Networks, echolocation, and fish GIFs

Victoria Nguyen (Fastly)
3:40pm–4:20pm Wednesday, June 13, 2018
Distributed Data, Hardware, Storage, and Datacenters
Location: 230 B Level: Beginner
Secondary topics: Systems Monitoring & Orchestration
Average rating: *****
(5.00, 3 ratings)

Prerequisite knowledge

  • Familiarity with basic networking tools (e.g., ping and traceroute) and vocabulary (routing, transit provider, hops/paths, etc.)

What you'll learn

  • Learn how Fastly overhauled the monitoring and data collection of its globally distributed network

Speaker introduction

Description

Traditional approaches to debugging network issues across a globally distributed system are a pain, and when you’re responsible for an enormous amount of customer traffic, it’s important to tread lightly. If you make the data collection too frequent, at best, your program will take up CPU reserved for serving traffic, and at worst, you risk DDoS-ing your own servers. Data collection that is too sparse (or targets only specific caches) makes determining the quickest path and diagnosing packet loss mainly speculative.

At Fastly, conventional ping and traceroute tools are insufficient at the company’s scale, so it had to build its own. Victoria Nguyen explains how Fastly overhauled the monitoring and data collection of its globally distributed network without its caches noticing. You’ll learn how the company uses hashing to evenly balance data collection between caches within a site and collect data for each provider for best results.

It’s been a process refining what tools Fastly uses to pinpoint latency, packet loss, and quickest paths. In the latest iteration, the company used its own platform by leveraging caching, request routing in VCL, and HTTP to build more flexible monitoring and data collection tools.
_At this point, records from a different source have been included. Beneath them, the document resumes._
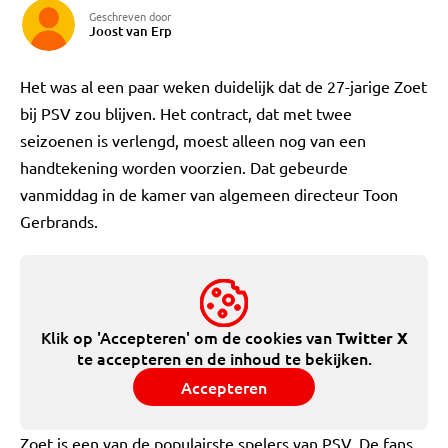
Geschreven door
Joost van Erp
Het was al een paar weken duidelijk dat de 27-jarige Zoet
bij PSV zou blijven. Het contract, dat met twee
seizoenen is verlengd, moest alleen nog van een
handtekening worden voorzien. Dat gebeurde
vanmiddag in de kamer van algemeen directeur Toon
Gerbrands.
Klik op 'Accepteren' om de cookies van
Twitter X
te accepteren en de inhoud te bekijken.
Accepteren
Zoet is een van de populairste spelers van PSV. De fans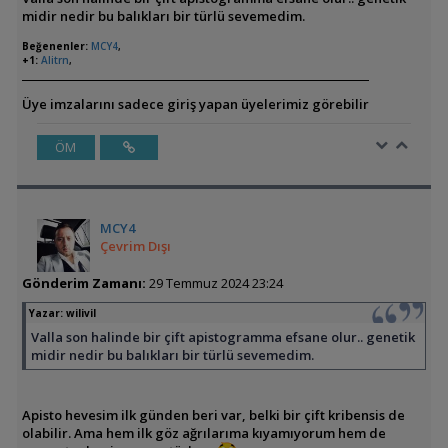
midir nedir bu balıkları bir türlü sevemedim.
Beğenenler:
MCY4
,
+1:
Alitrn
,
Üye imzalarını sadece giriş yapan üyelerimiz görebilir
ÖM
MCY4
Çevrim Dışı
Gönderim Zamanı:
29 Temmuz 2024 23:24
Yazar:
wilivil
Valla son halinde bir çift apistogramma efsane olur.. genetik
midir nedir bu balıkları bir türlü sevemedim.
Apisto hevesim ilk günden beri var, belki bir çift kribensis de
olabilir. Ama hem ilk göz ağrılarıma kıyamıyorum hem de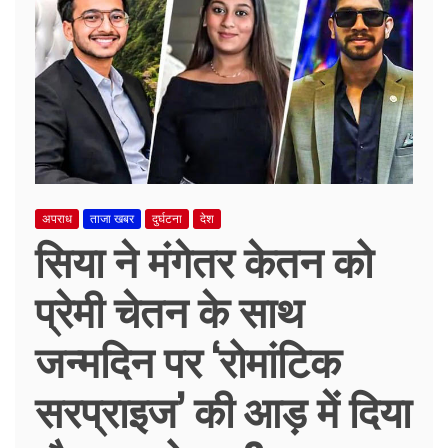
अपराध
ताजा खबर
दुर्घटना
देश
सिया ने मंगेतर केतन को
प्रेमी चेतन के साथ
जन्मदिन पर ‘रोमांटिक
सरप्राइज’ की आड़ में दिया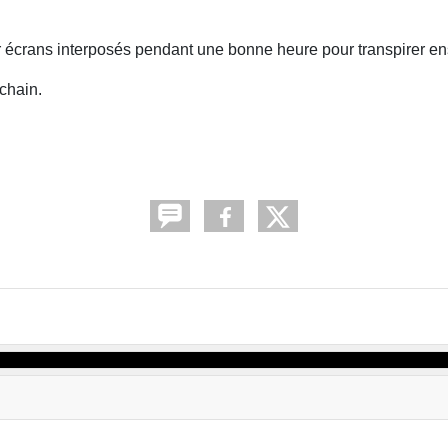
ar écrans interposés pendant une bonne heure pour transpirer e
chain.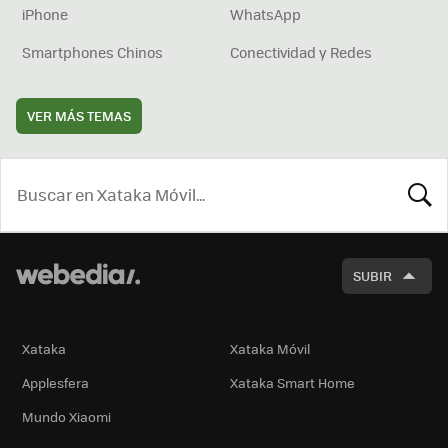
iPhone
WhatsApp
Smartphones Chinos
Conectividad y Redes
VER MÁS TEMAS
BUSCA
SUBIR
Xataka
Xataka Móvil
Applesfera
Xataka Smart Home
Mundo Xiaomi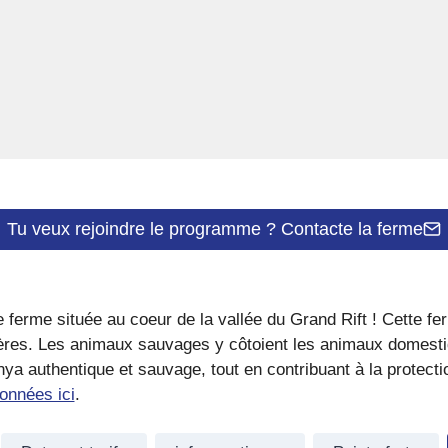
Tu veux rejoindre le programme ? Contacte la ferme
ferme située au coeur de la vallée du Grand Rift ! Cette f
rivières. Les animaux sauvages y côtoient les animaux domest
nya authentique et sauvage, tout en contribuant à la protec
onnées ici
.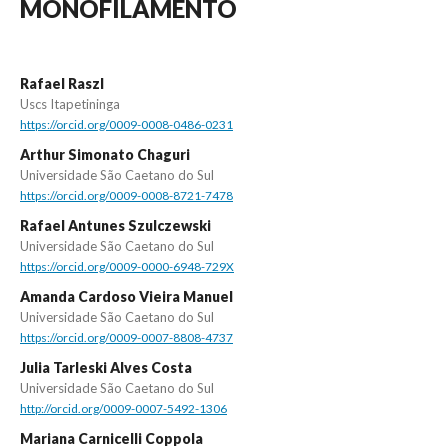
MONOFILAMENTO
Rafael Raszl
Uscs Itapetininga
https://orcid.org/0009-0008-0486-0231
Arthur Simonato Chaguri
Universidade São Caetano do Sul
https://orcid.org/0009-0008-8721-7478
Rafael Antunes Szulczewski
Universidade São Caetano do Sul
https://orcid.org/0009-0000-6948-729X
Amanda Cardoso Vieira Manuel
Universidade São Caetano do Sul
https://orcid.org/0009-0007-8808-4737
Julia Tarleski Alves Costa
Universidade São Caetano do Sul
http://orcid.org/0009-0007-5492-1306
Mariana Carnicelli Coppola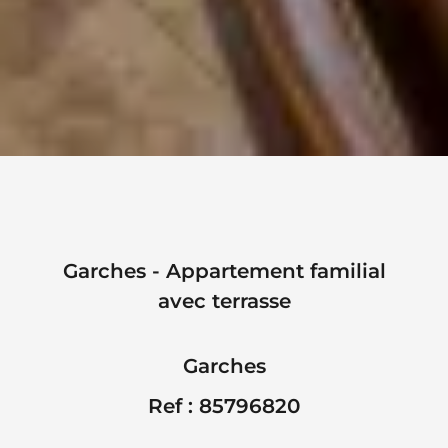
Garches - Appartement familial
avec terrasse
Garches
Ref : 85796820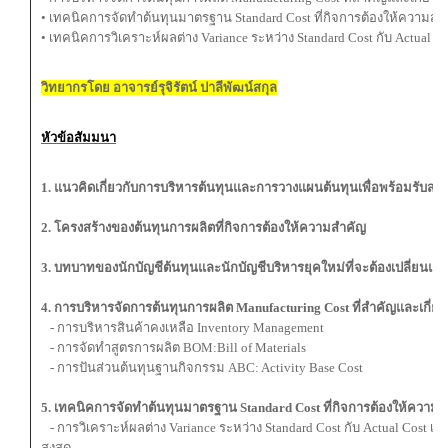
• เทคนิคการจัดทำต้นทุนมาตรฐาน Standard Cost ที่กิจการต้องให้ความสำ
• เทคนิคการวิเคราะห์ผลต่าง Variance ระหว่าง Standard Cost กับ Actual Co
วิทยากรโดย อาจารย์รุจิรัตน์ ปาลีพัฒน์สกุล
หัวข้อสัมมนา
1. แนวคิดเกี่ยวกับการบริหารต้นทุนและการวางแผนต้นทุนเพื่อพร้อมรับสถ
2. โครงสร้างของต้นทุนการผลิตที่กิจการต้องให้ความสำคัญ
3. บทบาทของนักบัญชีต้นทุนและนักบัญชีบริหารยุคใหม่ที่จะต้องเปลี่ยนแ
4. การบริหารจัดการต้นทุนการผลิต Manufacturing Cost ที่สำคัญและเกี่ยว
- การบริหารสินค้าคงเหลือ Inventory Management
- การจัดทำสูตรการผลิต BOM:Bill of Materials
- การปันส่วนต้นทุนฐานกิจกรรม ABC: Activity Base Cost
5. เทคนิคการจัดทำต้นทุนมาตรฐาน Standard Cost ที่กิจการต้องให้ความ
- การวิเคราะห์ผลต่าง Variance ระหว่าง Standard Cost กับ Actual Cost เพ
สูงสุด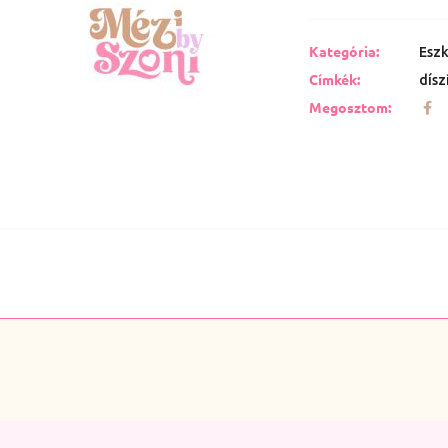
Kategória:
Esz
Címkék:
dísz
Megosztom:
The system is written in Go, allowing HTTP requests to be lightweight and concurrent, and the API is wired to Slack bots so that anyone can ping or traceroute between sites without having to SSH into production servers or coordinate with each other during an incident—which of course is the only thing anyone ever cares about.

Photo of Victoria Nguyen

Victoria Nguyen

Fastly

Victoria Nguyen is a network systems engineer at Fastly. She loves rock climbing and Halloween.